Learning to let go from the nest.
Have you ever noticed how different our children are? We raise them pretty much the same, but they come out so differently… sometimes as if they were raised in different families. Some are introverts, some extroverts. Some are independent, some are less so. Some are go-getters, some are more timid and harder to encourage out of the nest.
One thing I’ve learned. It is never easy for me when they go, no matter how much I realize that it is a good thing and God’s plan.
We have 2 preparing to fly in the next week or so. They have bought a house together and I’m so proud of them for their care, wisdom and caution in this endeavor.
The other thing I’ve learned is that the greatest gift I can give my adult children is to be sure that I make the transition along with them!
Over the years, I’ve had children thank me for stepping back and letting them make their decisions.
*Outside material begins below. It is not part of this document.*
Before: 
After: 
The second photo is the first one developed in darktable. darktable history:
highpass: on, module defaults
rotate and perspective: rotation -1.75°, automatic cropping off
They’ve seen other parents micromanaging their adult children’s lives. They’ve seen parents dictate family holidays, where children may live, how often they must come home, etc.
The Chain of Command
When our children were young, we established a chain of command. We ruled the home and set boundaries and responsibilities for our children. As they grew, we took the opportunities more and more to explain the WHYS behind our decisions. We wanted our children to grow in wisdom, not in the wisdom we have but from the mind of Christ. This was often a trying time as our children actually began to reason for themselves and sometimes disagreed with us. But the dialogue was open and it was an opportunity for growth (both theirs and ours!)
This process took years. Helping our children learn to obey. Helping them understand that obeying us was the first step toward obeying God. Not that our decisions were always right, but that our authority to make those decisions came from God. But it was never the old adage: children should be seen and not heard. This is contrary to the path to wisdom and would be foolish for any parent to set that focus in their home.
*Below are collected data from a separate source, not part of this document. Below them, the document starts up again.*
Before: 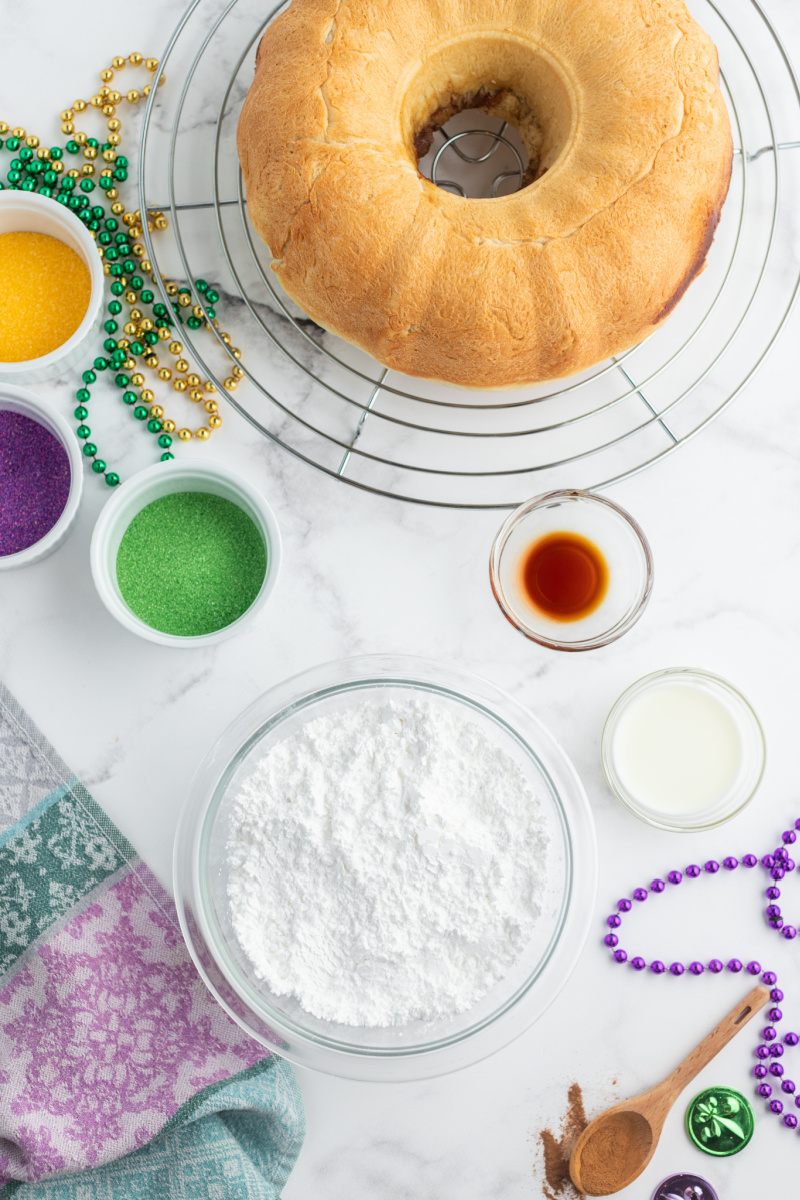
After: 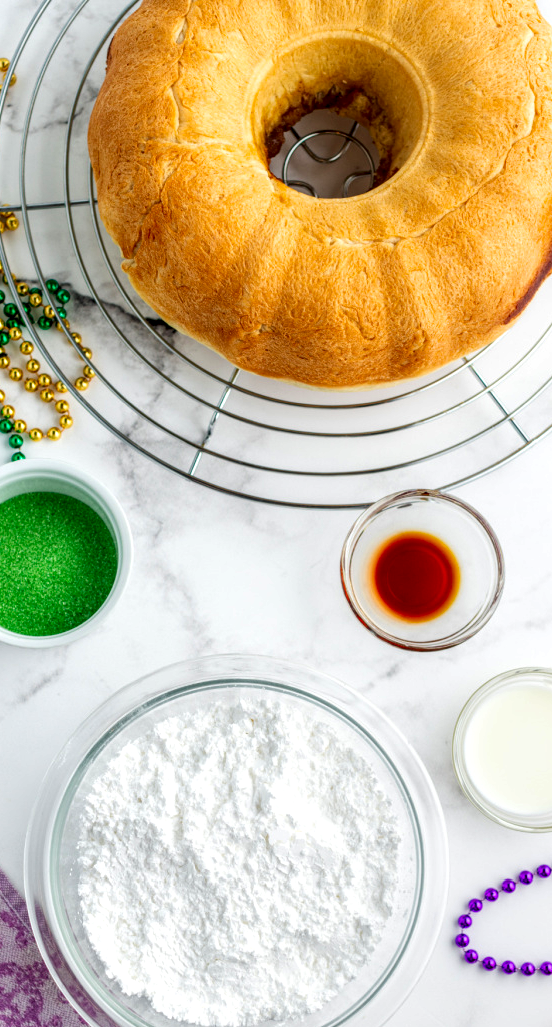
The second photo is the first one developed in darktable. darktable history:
contrast brightness saturation: brightness -0.019, saturation 0.368
local contrast: highlights 60%, shadows 61%, detail 160%
crop: left 18.626%, right 12.324%, bottom 14.349%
We wanted our children to learn to obey, even when it was hard, even when they disagreed. This is sometimes the journey God takes us on and it was important for them to learn to obey someone they could see as the first step to obeying God who they can’t.
The Chain of Counsel
But obedience is not the end goal. Not by a long shot! We desired for our children to grow in godly wisdom and to continue to seek wisdom all of their lives. This is when dialogue opened up. And it began when they were young.
When our children were as young as 3 or 4, we taught them that they could say, “May I ask why?” when we gave a command. Sometimes it was quite appropriate for them to ask and for us to instruct. Sometimes it was imperative that they immediately obeyed. But this was the beginning of the next decade or so of more open discussion between us. As they grew older, it was easier for us to sit down and explain the process we used to come to a decision and even to seek out their thoughts. And to bathe these all in prayer. Sometimes we changed, sometimes they accepted our decision. But we grew together and we grew in the Lord.
With our adult children, our goal is no longer to be a chain of command to them (except for them following the basic rules of our home, if they still live here). Our goal is for them to make their own decisions, come to their own conclusions. BUT to be available for godly counsel when they want it.
This is not always easy. But I learned a lot from my own godly mother-in-law in this. We support them, even if they make decisions we never would. We love them even when they find themselves in hard times because of their own choices. And we thank God that He has done the same with us over the years!
Grace, grace and more grace.
This is the center of our home, of our faith and of our parenting. At least this is the GOAL that we aspire to.
How about you? Are you encouraging your children to grow toward a chain of counsel in their adult years or are you holding on beyond where God is authorizing you to?